- **Task brief**
Every line in the listing below from the one with "# :sunglasses: AlgorithmSolutions" through the one with "- 2021 KAKAO BLIND RECRUITMENT" is to be reproduced exactly, both ends included; leave out the rest.
________
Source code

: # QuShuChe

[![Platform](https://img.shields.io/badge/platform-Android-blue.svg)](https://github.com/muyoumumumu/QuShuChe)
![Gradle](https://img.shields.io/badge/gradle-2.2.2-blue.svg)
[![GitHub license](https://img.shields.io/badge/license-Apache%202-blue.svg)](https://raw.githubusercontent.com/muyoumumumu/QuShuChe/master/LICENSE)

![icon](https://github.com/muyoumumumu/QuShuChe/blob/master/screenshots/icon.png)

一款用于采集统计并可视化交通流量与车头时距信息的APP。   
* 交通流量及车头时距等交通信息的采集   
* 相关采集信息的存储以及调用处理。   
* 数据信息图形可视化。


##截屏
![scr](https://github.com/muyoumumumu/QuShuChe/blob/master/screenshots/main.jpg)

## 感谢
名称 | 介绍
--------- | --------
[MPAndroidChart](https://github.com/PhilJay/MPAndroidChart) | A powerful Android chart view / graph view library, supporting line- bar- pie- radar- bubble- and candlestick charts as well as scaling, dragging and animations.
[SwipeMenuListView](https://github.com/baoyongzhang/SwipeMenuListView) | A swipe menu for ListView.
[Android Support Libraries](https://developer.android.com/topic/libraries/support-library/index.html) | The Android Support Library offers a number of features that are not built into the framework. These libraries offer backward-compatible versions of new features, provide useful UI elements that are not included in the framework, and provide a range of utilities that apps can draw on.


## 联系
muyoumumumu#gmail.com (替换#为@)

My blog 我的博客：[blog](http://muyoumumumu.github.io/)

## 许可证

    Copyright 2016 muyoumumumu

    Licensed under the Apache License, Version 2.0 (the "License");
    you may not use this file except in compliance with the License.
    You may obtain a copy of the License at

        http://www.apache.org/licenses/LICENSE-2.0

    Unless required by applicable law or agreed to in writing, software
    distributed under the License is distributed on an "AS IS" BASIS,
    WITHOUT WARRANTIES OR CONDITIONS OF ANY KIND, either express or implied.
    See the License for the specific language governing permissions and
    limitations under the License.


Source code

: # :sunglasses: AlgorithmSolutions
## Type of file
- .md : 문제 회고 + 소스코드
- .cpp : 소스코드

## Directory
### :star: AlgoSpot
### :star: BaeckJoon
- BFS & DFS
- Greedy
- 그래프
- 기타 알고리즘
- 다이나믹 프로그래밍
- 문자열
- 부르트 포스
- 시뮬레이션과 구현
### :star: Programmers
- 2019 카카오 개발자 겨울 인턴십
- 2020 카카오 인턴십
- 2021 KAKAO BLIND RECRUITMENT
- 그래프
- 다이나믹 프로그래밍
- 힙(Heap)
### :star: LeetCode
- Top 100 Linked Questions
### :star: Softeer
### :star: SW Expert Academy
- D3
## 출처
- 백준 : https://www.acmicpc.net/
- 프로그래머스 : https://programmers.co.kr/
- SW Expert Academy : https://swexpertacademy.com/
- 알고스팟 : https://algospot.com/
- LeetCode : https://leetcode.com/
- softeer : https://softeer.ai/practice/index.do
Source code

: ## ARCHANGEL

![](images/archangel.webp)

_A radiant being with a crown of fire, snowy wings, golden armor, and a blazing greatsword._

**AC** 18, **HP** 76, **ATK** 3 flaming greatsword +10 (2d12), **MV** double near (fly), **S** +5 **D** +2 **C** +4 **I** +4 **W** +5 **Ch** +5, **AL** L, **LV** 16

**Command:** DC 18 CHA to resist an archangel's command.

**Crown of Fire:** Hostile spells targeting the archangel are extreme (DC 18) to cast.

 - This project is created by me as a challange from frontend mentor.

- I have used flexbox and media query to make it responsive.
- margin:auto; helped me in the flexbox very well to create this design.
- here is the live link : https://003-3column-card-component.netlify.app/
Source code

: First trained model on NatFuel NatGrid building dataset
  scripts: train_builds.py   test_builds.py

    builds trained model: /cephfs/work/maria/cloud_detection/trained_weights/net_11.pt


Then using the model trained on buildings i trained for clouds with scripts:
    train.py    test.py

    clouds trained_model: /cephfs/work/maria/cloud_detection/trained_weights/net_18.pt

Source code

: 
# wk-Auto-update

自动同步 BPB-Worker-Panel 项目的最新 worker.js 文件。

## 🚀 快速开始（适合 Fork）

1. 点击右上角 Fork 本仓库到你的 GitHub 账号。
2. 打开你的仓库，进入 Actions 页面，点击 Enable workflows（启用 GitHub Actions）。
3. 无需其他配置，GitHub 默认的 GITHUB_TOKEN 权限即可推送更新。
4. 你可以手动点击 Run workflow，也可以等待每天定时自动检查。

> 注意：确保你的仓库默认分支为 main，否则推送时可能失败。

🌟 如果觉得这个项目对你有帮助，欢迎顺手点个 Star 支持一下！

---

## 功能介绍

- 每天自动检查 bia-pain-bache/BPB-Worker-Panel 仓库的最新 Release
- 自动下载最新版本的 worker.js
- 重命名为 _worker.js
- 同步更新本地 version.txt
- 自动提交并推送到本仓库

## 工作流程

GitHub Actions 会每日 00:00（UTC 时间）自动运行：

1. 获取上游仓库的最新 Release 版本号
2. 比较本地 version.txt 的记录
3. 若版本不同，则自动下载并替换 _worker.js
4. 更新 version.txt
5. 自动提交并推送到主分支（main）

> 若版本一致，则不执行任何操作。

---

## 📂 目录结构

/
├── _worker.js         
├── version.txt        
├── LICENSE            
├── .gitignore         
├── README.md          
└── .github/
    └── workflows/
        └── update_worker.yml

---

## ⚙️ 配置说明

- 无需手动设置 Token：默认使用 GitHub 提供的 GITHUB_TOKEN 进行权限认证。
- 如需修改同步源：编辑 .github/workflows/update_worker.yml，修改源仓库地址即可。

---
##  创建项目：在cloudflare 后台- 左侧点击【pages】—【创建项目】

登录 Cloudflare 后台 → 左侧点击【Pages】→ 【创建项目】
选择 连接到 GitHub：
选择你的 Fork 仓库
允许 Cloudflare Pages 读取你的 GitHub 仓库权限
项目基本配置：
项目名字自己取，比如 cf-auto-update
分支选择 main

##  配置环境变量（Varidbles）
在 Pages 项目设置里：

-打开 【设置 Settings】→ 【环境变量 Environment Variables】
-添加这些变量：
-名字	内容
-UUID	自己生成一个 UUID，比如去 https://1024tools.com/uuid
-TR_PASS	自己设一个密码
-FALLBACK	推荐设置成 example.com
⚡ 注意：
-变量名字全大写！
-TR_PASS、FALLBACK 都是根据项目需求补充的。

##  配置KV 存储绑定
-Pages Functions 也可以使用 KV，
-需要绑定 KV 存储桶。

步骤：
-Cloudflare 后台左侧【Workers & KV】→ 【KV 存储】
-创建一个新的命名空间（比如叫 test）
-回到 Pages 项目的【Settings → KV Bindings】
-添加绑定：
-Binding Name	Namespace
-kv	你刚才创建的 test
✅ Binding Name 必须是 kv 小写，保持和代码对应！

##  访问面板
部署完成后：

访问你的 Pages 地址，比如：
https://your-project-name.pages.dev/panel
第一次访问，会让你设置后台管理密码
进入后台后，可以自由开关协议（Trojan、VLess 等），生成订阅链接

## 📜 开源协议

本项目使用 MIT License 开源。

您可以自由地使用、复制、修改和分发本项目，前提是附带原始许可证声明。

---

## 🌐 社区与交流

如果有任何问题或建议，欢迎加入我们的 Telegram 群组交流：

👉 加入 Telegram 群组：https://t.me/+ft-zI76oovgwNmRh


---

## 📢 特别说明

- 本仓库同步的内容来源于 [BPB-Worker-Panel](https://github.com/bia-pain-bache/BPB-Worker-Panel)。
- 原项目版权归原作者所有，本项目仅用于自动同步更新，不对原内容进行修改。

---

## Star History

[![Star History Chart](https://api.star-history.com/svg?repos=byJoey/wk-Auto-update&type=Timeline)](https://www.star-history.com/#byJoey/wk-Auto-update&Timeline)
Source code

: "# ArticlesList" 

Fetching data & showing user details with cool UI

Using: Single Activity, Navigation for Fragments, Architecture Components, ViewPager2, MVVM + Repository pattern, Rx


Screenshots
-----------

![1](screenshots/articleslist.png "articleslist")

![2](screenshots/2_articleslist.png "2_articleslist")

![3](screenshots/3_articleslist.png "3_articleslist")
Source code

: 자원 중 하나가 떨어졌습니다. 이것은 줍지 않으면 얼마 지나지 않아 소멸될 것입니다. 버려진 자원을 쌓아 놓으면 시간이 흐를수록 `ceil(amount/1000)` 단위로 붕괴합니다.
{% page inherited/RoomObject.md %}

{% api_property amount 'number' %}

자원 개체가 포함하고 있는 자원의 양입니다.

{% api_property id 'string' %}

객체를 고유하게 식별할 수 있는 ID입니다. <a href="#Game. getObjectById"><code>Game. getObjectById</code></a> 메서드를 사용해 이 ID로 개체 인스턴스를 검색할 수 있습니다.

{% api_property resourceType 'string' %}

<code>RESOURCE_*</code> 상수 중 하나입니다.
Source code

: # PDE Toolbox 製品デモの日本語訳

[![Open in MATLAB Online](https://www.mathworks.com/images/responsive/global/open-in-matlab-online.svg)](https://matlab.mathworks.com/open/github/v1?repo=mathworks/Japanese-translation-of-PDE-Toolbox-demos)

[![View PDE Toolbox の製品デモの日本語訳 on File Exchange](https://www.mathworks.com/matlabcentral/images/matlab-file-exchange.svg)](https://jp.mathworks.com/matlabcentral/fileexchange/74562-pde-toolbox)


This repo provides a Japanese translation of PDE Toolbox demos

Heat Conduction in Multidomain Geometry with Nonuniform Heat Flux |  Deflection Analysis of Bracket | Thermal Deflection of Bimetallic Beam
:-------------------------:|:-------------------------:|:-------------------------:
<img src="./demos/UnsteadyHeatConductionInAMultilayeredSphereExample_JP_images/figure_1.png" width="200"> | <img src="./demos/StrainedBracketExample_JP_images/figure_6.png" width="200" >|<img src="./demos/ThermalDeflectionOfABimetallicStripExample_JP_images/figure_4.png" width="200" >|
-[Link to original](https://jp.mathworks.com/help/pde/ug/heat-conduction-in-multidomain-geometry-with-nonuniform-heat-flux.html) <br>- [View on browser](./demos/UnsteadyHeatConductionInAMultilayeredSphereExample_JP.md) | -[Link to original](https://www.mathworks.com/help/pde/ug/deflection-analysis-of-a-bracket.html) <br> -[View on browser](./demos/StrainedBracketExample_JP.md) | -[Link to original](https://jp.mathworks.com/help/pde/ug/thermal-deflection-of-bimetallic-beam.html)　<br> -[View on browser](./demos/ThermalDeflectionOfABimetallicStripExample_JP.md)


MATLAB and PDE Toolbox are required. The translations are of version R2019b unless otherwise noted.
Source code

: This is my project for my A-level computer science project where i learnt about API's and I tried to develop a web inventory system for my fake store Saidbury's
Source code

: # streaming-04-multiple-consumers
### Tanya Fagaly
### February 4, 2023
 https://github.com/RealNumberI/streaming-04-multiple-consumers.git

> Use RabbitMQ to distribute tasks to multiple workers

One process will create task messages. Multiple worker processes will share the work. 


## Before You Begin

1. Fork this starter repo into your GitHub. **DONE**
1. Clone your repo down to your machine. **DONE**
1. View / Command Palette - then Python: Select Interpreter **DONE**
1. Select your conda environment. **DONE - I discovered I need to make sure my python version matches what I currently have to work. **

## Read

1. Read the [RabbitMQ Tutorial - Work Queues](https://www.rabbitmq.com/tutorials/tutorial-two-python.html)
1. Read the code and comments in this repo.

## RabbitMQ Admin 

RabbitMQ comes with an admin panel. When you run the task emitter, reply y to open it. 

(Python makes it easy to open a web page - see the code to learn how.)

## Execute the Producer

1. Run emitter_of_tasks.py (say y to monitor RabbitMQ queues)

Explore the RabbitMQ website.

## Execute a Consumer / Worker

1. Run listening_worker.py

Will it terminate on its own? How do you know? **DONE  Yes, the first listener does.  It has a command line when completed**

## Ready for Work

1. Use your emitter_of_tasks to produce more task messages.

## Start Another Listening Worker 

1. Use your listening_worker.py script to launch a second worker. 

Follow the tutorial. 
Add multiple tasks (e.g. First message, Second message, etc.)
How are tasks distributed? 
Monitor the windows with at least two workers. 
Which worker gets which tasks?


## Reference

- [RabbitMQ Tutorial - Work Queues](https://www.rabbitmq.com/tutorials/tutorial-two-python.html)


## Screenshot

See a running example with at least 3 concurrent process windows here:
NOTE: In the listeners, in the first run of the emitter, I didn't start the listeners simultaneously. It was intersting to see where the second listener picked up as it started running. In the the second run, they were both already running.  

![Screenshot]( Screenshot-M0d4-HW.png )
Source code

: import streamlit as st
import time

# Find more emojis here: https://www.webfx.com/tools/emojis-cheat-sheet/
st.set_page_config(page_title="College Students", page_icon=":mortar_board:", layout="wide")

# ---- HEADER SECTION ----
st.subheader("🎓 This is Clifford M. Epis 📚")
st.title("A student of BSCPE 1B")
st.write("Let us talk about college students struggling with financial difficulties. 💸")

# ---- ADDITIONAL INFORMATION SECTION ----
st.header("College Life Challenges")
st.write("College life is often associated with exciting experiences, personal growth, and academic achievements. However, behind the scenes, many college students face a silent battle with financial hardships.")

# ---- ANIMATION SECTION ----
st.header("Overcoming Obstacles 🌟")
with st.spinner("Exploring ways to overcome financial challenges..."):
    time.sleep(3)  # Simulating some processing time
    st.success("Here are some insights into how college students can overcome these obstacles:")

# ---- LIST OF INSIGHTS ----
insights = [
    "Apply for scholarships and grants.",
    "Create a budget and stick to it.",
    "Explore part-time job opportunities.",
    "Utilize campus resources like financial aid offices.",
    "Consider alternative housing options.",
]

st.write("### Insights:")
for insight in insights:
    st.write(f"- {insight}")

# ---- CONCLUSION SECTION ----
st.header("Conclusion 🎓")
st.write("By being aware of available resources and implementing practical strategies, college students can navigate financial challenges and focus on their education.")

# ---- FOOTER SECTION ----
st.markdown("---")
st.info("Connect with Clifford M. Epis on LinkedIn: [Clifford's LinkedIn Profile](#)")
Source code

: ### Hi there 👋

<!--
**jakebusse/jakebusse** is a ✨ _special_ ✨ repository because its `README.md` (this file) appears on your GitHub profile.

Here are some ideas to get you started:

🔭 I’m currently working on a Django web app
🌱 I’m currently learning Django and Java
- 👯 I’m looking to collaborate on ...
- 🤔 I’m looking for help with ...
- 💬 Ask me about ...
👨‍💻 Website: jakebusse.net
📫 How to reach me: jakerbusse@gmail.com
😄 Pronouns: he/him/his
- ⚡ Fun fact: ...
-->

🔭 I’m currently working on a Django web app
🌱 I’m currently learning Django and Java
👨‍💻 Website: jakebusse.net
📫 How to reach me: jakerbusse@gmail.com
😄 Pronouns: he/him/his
________
- **Solution**
: # :sunglasses: AlgorithmSolutions
## Type of file
- .md : 문제 회고 + 소스코드
- .cpp : 소스코드

## Directory
### :star: AlgoSpot
### :star: BaeckJoon
- BFS & DFS
- Greedy
- 그래프
- 기타 알고리즘
- 다이나믹 프로그래밍
- 문자열
- 부르트 포스
- 시뮬레이션과 구현
### :star: Programmers
- 2019 카카오 개발자 겨울 인턴십
- 2020 카카오 인턴십
- 2021 KAKAO BLIND RECRUITMENT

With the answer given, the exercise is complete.